Software-Intensive Systems
"Challenges, Visions and Research Issues for Software-Intensive Systems"
22 - 23 May 2004 , Edinburg, Scotland
Rationale
Software has not only become a key feature of a rapidly growing range of products and services from all sectors of economic activity, but also our daily lives depend on complex software-intensive systems, from banking to communications to transportation to medicine. Software technology is a driving factor for many high tech products; competence in software technology defines more and more the innovation capability of the industry.
On the other hand, software today undergoes a fast technological progress where object-orientation, new modeling languages such as UML, new programming languages such as Java and CASE tools have considerably influenced the system development techniques of today. Moreover, formal techniques have undergone a steep development during the last years. Based on formal foundations and deep theoretical results, methods and tools have been developed to support specification, design, validation and verification of software systems.
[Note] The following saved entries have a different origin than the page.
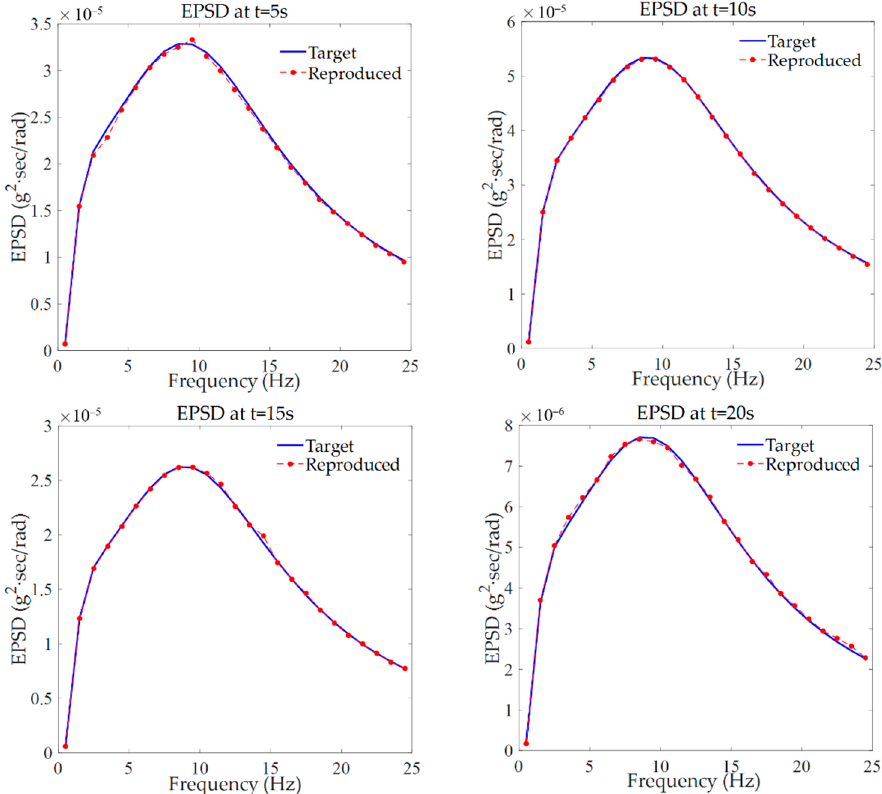
Figure 11. Comparations between the target and reproduced EPSDs at different frequency bands.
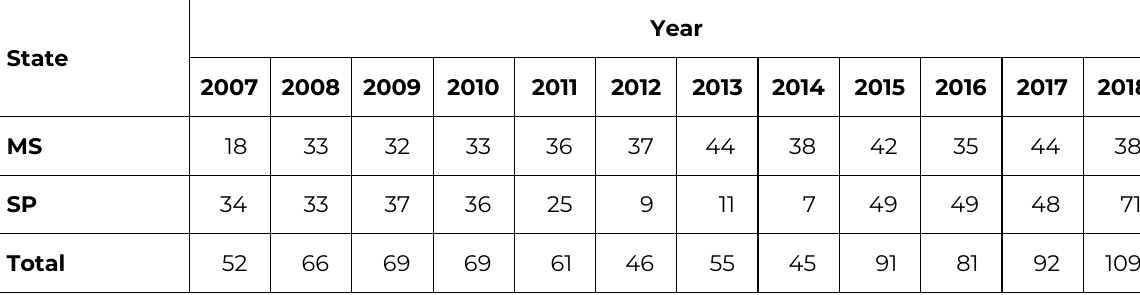
Table 6. Use of indigenous specific didactic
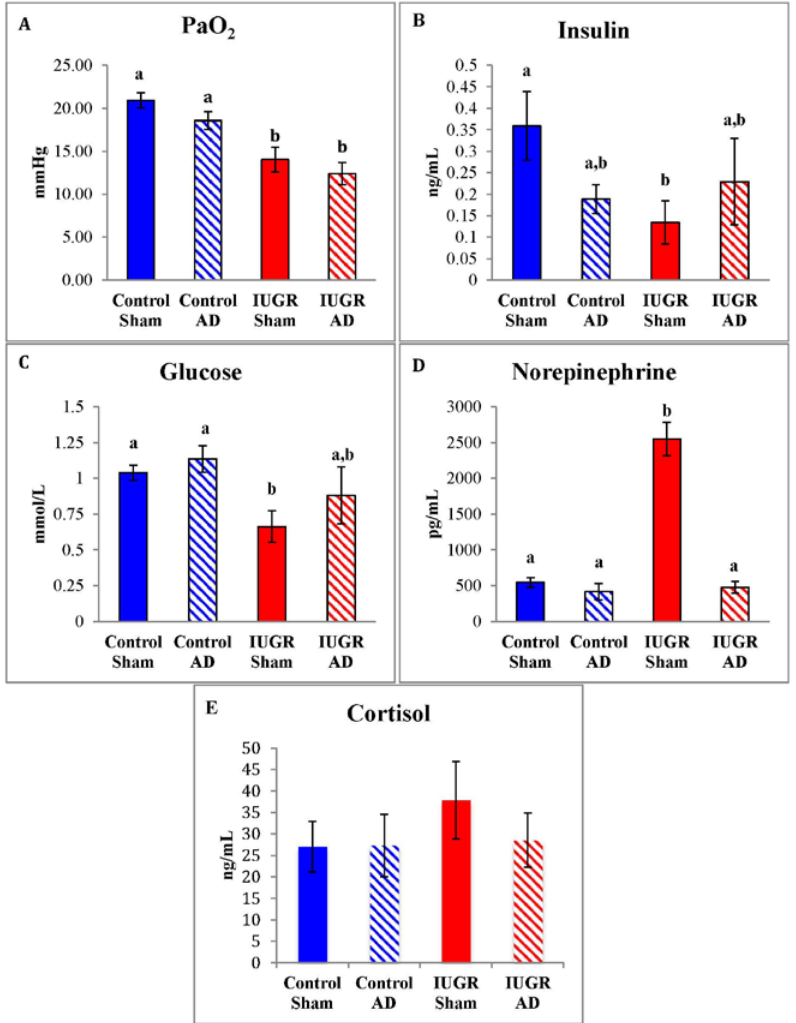
Figure 1. Fetal arterial oxygen tension and plasma glucose and hormone concentrations. Means (±SEM) for arterial blood oxygen tension (PaO 2 ; A ); insulin ( B ); glucose ( C ); norepinephrine ( D ); and cortisol ( E ) are graphed for control-sham, control-adrenal demedullation (AD), intrauterine growth restriction (IUGR)-sham, and IUGR-AD treatment groups (x-axis). Error bars represent the SEM and different superscripts denote statistically significant differences among treatment groups ( p <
Model-based and algebraic specifications, abstract state machines, CSP and CCS, temporal logics, rewriting techniques, finite automata, model checking and many other formal specification and verification techniques have been applied to non-trivial case studies and are used in practice e.g. for the development of safety critical systems.
However, actual practice shows that still many severe quality deficiencies and methodological shortcomings:
- pragmatic modeling languages and techniques have no clean scientific foundations which inhibits the construction of powerful analysis and development tools;
- formal approaches are not well-integrated with the pragmatic methods and do not scale up to complex software-intensive systems.
Moreover, the increasing complexity of software-intensive systems poses new engineering challenges for:
- ensuring reliability, safety, security, availability, and dependability,
- supporting the interoperability, and
- enhancing the usability of software-intensive systems as well as for
- integrating and adapting legacy software, and for
- supporting distribution and mobility.